◆ **Job item**
Return every line of the entries that includes the word "cdnIP".

- - -

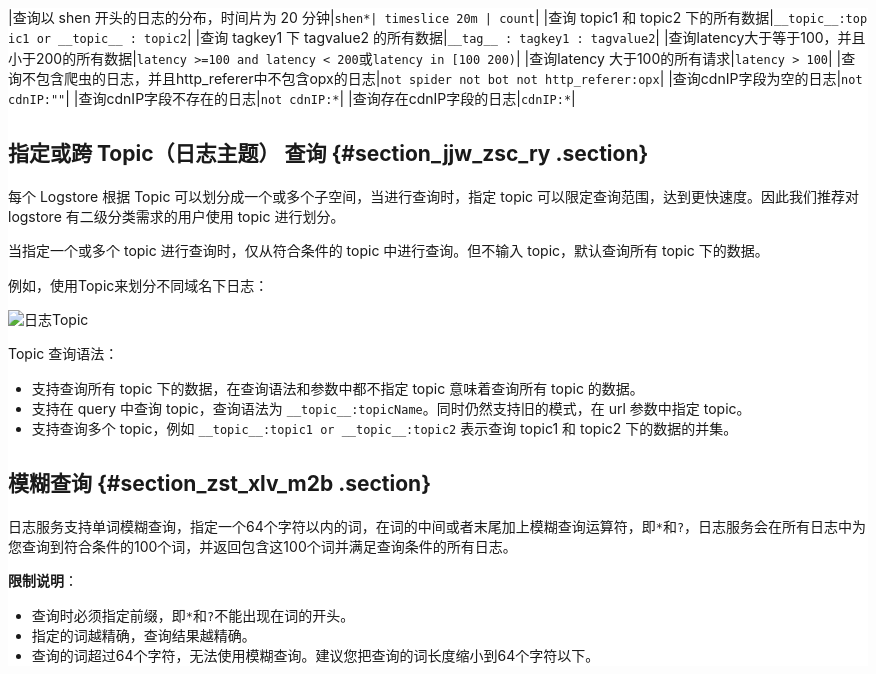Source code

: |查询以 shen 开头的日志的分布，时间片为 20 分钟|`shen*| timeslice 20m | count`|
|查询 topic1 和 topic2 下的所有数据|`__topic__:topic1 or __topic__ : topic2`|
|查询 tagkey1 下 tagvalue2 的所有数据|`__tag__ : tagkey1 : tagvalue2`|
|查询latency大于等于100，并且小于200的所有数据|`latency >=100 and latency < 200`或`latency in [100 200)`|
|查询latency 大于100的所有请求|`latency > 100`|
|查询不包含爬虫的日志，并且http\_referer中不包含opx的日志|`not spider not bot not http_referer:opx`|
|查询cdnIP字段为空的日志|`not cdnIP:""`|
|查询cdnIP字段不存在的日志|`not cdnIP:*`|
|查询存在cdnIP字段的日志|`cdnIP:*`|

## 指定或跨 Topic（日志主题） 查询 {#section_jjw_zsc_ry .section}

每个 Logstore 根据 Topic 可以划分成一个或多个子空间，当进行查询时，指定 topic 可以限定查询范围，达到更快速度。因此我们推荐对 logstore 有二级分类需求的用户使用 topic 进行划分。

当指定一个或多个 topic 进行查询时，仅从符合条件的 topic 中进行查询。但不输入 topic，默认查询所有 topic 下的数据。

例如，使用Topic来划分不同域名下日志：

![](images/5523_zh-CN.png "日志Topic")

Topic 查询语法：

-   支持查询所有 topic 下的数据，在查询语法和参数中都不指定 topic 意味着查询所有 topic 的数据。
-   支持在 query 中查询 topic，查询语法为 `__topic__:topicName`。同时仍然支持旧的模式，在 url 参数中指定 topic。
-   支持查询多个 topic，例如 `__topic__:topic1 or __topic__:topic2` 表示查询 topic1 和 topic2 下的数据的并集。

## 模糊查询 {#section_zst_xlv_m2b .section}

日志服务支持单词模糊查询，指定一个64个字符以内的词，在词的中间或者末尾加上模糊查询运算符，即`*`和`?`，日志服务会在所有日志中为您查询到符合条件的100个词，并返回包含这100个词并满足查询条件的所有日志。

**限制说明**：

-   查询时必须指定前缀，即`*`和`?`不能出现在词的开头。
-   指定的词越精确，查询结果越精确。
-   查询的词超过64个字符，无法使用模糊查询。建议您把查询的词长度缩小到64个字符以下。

- - -

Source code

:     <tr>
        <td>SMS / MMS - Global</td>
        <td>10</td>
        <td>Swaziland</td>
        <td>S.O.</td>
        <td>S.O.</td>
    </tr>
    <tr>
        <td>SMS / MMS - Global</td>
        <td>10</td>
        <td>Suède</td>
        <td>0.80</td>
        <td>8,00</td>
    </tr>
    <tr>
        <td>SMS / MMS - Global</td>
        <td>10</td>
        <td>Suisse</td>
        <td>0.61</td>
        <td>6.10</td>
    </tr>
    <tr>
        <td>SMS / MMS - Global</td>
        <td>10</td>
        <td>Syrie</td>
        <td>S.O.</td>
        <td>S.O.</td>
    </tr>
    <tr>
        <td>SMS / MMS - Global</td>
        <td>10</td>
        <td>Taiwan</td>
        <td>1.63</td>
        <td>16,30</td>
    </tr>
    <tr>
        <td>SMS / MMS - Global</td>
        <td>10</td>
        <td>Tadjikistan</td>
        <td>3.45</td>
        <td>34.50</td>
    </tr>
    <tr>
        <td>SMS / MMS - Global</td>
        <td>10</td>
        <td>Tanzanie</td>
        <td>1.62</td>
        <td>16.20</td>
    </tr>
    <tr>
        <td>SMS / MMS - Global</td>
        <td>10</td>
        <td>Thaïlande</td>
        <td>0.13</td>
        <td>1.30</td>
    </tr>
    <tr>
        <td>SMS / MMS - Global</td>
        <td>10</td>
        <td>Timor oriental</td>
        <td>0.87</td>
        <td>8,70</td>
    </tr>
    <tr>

- - -

◆ **The completed task**
|查询cdnIP字段为空的日志|`not cdnIP:""`|
|查询cdnIP字段不存在的日志|`not cdnIP:*`|
|查询存在cdnIP字段的日志|`cdnIP:*`|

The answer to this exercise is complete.